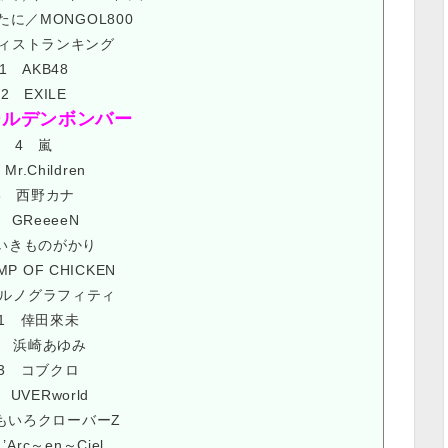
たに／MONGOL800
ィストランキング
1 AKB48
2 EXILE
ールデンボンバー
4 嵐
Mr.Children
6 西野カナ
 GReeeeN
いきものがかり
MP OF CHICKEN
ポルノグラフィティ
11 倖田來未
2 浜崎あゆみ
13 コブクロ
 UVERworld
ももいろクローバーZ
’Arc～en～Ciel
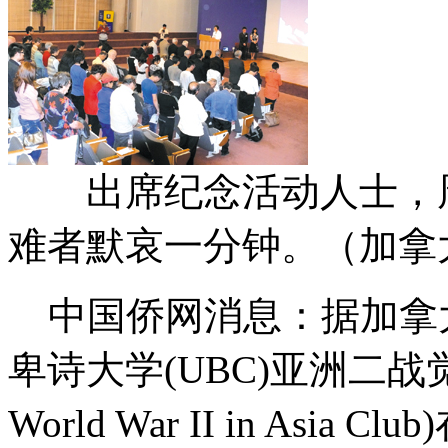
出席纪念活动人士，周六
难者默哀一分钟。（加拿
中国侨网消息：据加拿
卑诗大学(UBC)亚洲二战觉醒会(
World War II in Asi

- - - -

### Work task
Pictures are not part of the copy. Please reproduce the material word for word.

### Result
たに／MONGOL800
ィストランキング
1 AKB48
2 EXILE
ールデンボンバー
4 嵐
Mr.Children
6 西野カナ
 GReeeeN
いきものがかり
MP OF CHICKEN
ポルノグラフィティ
11 倖田來未
2 浜崎あゆみ
13 コブクロ
 UVERworld
ももいろクローバーZ
’Arc～en～Ciel
出席纪念活动人士，周六
难者默哀一分钟。（加拿
中国侨网消息：据加拿
卑诗大学(UBC)亚洲二战觉醒会(
World War II in Asi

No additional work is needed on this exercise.